2. Directive 2011/95/EU of the European Parliament and the Council of 13 December 2011 on standards for the qualification of third-country nationals or stateless persons as beneficiaries of international protection, for a uniform status for refugees or for persons eligible for subsidiary protection, and for the content of the protection granted (OJ L 337, 20.12. 2011, p. 9).

(14) Insofar as Article 28 of Regulation (EU) No 604/2013 of the European Parliament and of the Council of 26 June 2013 establishing the criteria and mechanisms for ascertaining which member state is responsible for examining an application for international protection lodged in one of the member states by a third-country national or a stateless person (OJ L 180, 29.6.2013, p. 31) concerning detention for the purpose of transfer is relevant, section 62 (3a) applies accordingly as regards the refutable presumption of the risk of the foreigner absconding within the meaning of Article 2 (n) of Regulation (EU) No 604/2013 and section 62 (3b) nos. 1 to 5 applies accordingly as objective criteria for presuming that there is a risk of the foreigner absconding within the meaning of Article 2 (n) of Regulation (EU) No 604/2013; in all other cases, Article 28 (2) remains relevant within the scope of Regulation (EU) No 604/2013. Furthermore, indications of the risk of absconding may exist if:

1. the foreigner has left a member state prior to the conclusion of proceedings being conducted there to determine competence or to examine an application for international protection and the circumstances of apprehension in the federal territory provide concrete indications that he or she does not intend to return to the competent member state in the foreseeable future,

2. the foreigner has already filed several asylum applications in other member states under the scope of Regulation (EU) No 604/2013 and has left the other member state without waiting for the outcome of the proceedings initiated there to determine competence or to examine the application for international protection.

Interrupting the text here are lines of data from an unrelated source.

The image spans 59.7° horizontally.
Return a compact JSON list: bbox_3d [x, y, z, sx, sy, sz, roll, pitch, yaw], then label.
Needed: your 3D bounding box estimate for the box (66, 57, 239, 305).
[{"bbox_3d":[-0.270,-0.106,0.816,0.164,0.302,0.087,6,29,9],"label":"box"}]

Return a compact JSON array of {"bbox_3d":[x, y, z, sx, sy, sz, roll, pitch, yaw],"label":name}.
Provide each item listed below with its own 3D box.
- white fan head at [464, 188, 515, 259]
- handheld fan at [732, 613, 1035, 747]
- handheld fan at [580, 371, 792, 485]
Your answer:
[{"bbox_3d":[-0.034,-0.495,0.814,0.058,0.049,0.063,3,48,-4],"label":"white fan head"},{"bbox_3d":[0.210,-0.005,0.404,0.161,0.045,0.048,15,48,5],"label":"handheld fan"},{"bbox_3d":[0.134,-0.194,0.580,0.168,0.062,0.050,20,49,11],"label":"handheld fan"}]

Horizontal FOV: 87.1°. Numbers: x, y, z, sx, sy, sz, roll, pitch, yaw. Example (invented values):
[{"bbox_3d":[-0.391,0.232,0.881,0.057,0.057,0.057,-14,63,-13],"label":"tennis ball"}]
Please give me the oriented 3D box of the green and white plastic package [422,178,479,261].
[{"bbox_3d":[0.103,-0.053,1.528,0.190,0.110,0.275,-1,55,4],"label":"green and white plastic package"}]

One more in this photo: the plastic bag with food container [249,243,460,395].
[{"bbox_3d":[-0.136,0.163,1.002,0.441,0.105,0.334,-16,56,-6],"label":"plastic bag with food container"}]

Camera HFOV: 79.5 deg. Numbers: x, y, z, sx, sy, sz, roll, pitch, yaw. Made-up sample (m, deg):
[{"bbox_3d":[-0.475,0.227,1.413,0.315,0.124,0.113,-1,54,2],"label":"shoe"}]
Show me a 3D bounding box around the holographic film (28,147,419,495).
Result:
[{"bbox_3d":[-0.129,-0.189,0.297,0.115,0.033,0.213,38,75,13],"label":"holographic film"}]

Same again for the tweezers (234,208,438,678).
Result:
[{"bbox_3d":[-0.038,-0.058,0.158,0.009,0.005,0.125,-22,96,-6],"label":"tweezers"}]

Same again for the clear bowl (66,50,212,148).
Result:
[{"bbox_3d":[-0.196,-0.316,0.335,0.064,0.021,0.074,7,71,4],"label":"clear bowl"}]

The authority responsible for applying for detention for the purpose of transfer may detain a foreigner without a prior judicial order and place such foreigner in temporary custody, if

a) there is a strong suspicion that the conditions defined in sentence 1 or 2 apply,

b) it is not possible to obtain the judicial decision on the order for custody to secure transfer beforehand and

c) there is a well-founded suspicion that the foreigner intends to evade the order for detention for the purpose of transfer.

The foreigner is to be brought before the court without delay for a decision on ordering detention for the purpose of transfer. The provisions of the Act on Proceedings in Family Matters and in Matters of Non-Contentious Jurisdiction (Gesetz über das Verfahren in Familiensachen und in den Angelegenheiten der freiwilligen Gerichtsbarkeit) applies accordingly to the procedure for ordering detention for the purpose of transfer in accordance with Regulation (EU) No 604/2013, unless the procedure is regulated in another manner under Regulation (EU) No 604/2013.